Kids’ Brain Cancer 360 is an editorial series where The Kids’ Cancer Project takes a deep dive into the issues confronting children diagnosed with this, the deadliest disease faced by Australian families today, by speaking with a broad spectrum of carers.
Today we hear from Dr Jordana McLoone, Post-doctoral researcher, Kids’ Cancer Centre, Sydney Children’s Hospital, who has dedicated her career to helping children and their families cope with the impact of a brain cancer diagnosis.
I work in childhood cancer research. My research isn’t aimed at finding a cure. My work centres around children, and families of children, who have experienced a cancer diagnosis and how this impacts them through a psychological and social lens. By better understanding how cancer has impacted their lives, we can improve services and resources.
The work explores families’ experiences from diagnosis all the way through to survivorship or bereavement.

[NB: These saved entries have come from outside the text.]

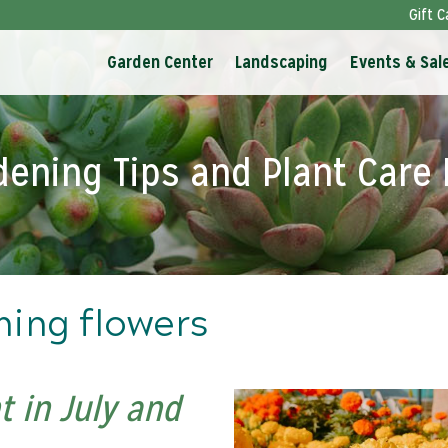
Gift C
Garden Center
Landscaping
Events & Sal
dening Tips and Plant Care 
ming flowers
 in July and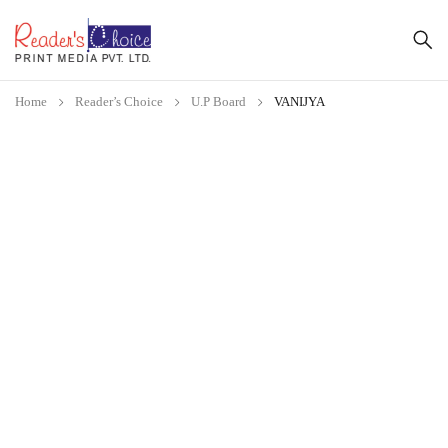
Home
Reader’s Choice
U.P Board
VANIJYA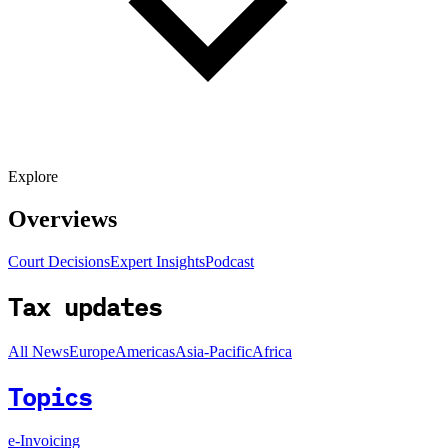
Explore
Overviews
Court Decisions
Expert Insights
Podcast
Tax updates
All News
Europe
Americas
Asia-Pacific
Africa
Topics
e-Invoicing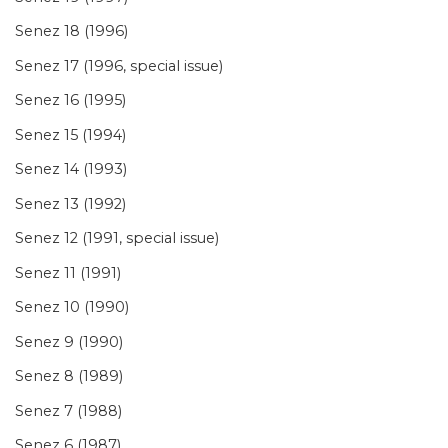
Senez 18 (1996)
Senez 17 (1996, special issue)
Senez 16 (1995)
Senez 15 (1994)
Senez 14 (1993)
Senez 13 (1992)
Senez 12 (1991, special issue)
Senez 11 (1991)
Senez 10 (1990)
Senez 9 (1990)
Senez 8 (1989)
Senez 7 (1988)
Senez 6 (1987)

We know that brain cancer doesn’t have survival rates equivalent to some other cancer diagnoses. Its diagnosis also means that survivors may experience quite significant, lifelong effects. They may experience cognitive deficits that will impact education and career attainment, as well as things like independence, driving and leaving home, etc.
Survivors may also experience neurological and endocrine issues. Finding the right support for these issues can be quite challenging for families, as resources are limited.

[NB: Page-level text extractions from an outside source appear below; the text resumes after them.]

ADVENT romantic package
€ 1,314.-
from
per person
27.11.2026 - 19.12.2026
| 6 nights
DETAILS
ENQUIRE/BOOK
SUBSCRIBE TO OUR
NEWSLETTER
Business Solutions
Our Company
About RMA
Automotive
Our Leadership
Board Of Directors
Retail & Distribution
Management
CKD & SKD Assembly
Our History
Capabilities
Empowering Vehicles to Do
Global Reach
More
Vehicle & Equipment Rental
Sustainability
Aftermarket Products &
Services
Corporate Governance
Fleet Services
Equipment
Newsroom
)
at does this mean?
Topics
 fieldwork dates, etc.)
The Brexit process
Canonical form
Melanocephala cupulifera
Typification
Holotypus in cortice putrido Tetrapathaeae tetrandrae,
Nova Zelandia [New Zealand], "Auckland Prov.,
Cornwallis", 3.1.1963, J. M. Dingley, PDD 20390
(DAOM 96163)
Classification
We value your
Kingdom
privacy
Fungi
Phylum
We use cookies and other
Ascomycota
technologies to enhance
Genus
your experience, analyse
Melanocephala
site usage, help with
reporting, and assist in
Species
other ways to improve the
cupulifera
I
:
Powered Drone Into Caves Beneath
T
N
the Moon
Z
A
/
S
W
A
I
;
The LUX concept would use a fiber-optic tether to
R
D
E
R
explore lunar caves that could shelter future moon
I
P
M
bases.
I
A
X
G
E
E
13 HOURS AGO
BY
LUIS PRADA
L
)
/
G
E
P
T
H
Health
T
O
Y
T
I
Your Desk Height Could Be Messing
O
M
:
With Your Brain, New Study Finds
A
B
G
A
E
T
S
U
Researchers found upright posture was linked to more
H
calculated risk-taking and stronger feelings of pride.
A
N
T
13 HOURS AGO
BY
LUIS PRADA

The transition from paediatric care to adult care sometimes makes it even more difficult to find the right specialists to provide ongoing care. Improving this transition is something we are working on.

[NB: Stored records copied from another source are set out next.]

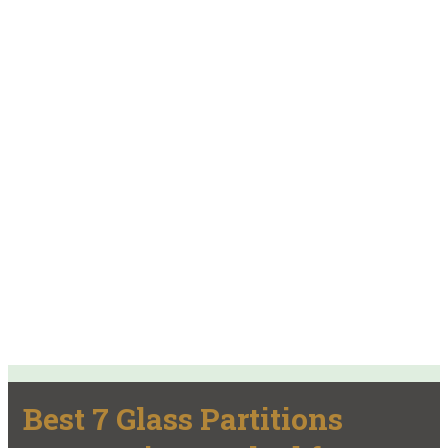
Best 7 Glass Partitions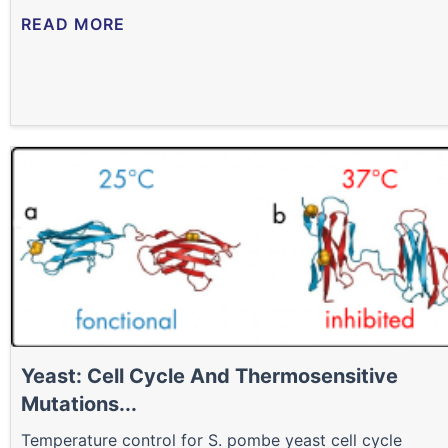
READ MORE
Yeast: Cell Cycle And Thermosensitive
Mutations...
Temperature control for S. pombe yeast cell cycle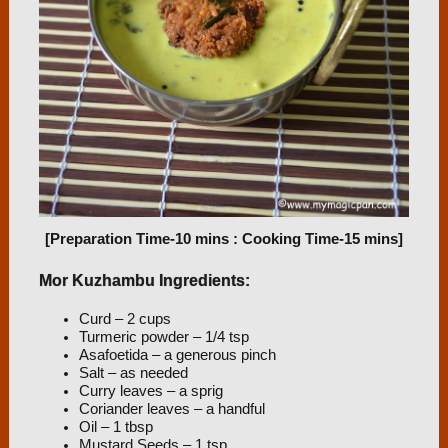
[Preparation Time-10 mins : Cooking Time-15 mins]
Mor Kuzhambu Ingredients:
Curd – 2 cups
Turmeric powder – 1/4 tsp
Asafoetida – a generous pinch
Salt – as needed
Curry leaves – a sprig
Coriander leaves – a handful
Oil – 1 tbsp
Mustard Seeds – 1 tsp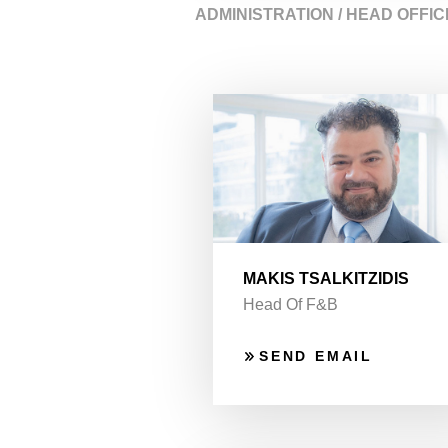
ADMINISTRATION / HEAD OFFIC
MAKIS TSALKITZIDIS
Head Of F&B
SEND EMAIL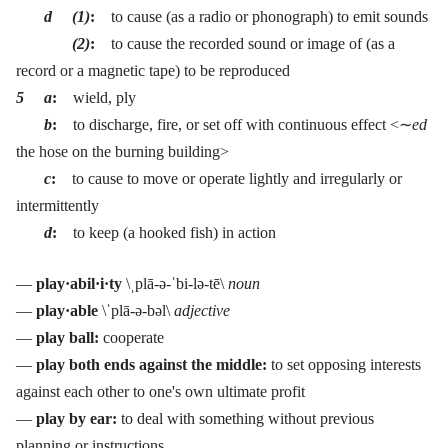
d (1)
:
to cause (as a radio or phonograph) to emit sounds
(2)
:
to cause the recorded sound or image of (as a
record or a magnetic tape) to be reproduced
5 a
:
wield, ply
b
:
to discharge, fire, or set off with continuous effect <∼
ed
the hose on the burning building>
c
:
to cause to move or operate lightly and irregularly or
intermittently
d
:
to keep (a hooked fish) in action
—
play·abil·i·ty
\ˌplā-ə-ˈbi-lə-tē\
noun
—
play·able
\ˈplā-ə-bəl\
adjective
—
play ball:
cooperate
—
play both ends against the middle:
to set opposing interests
against each other to one's own ultimate profit
—
play by ear:
to deal with something without previous
planning or instructions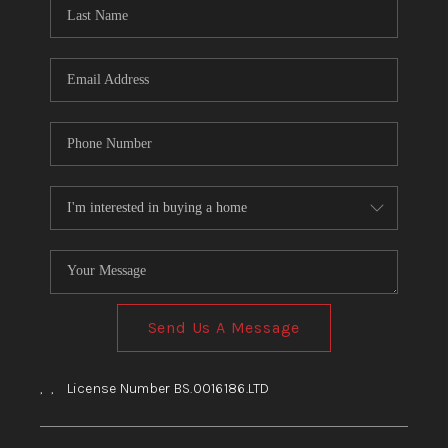
HOME
BLOG
Send Us A Message
,
,
License Number BS.0016186.LTD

We have also developed an intervention called Engage, which aims to engage childhood brain cancer survivors who have, over the years, become disengaged from comprehensive cancer care. We find that about half of our survivors disengage from survivorship care because there are many barriers to receiving long term care.
Survivors at Sydney Children's Hospital live, on average, about 200 kilometres from the hospital, and our catchment area includes families who live up to 600 kilometres away. If you live in Western Australia, there is only one survivorship clinic in Perth, which is unable to provide care for children once they turn 18. Childhood cancer survivors living in the Northern Territory or Tasmania, must travel to Adelaide. These are huge catchment areas.
So we’ve developed an intervention that can be remotely delivered, using an online head-to-toe health assessment, supported by a survivorship nurse. The assessment is then reviewed by a multidisciplinary team of experts who make recommendations, which are provided to the survivor and their GP to implement at the local level. The nurse provides additional follow up care remotely over the subsequent months to ensure survivors are engaged, educated and empowered.
Engage is showing some great results.
We need to recognise that brain cancer survivors struggle sometimes to find the right people to care for them. When they find the right care, delivered in an accessible way, the care pathway is utilised well. The pilot study for Engage had a 76 per cent uptake and zero attrition – which is incredible given that all these survivors were previously disengaged. It is so important for brain cancer survivors to receive regular comprehensive cancer care, to ensure they have the best possible outcomes in terms of quality of life.
Our research aims to ensure brain cancer survivors can access comprehensive survivorship care, ensuring their physical and mental health needs are met and that early intervention and prevention, not the treatment of disease, is the goal.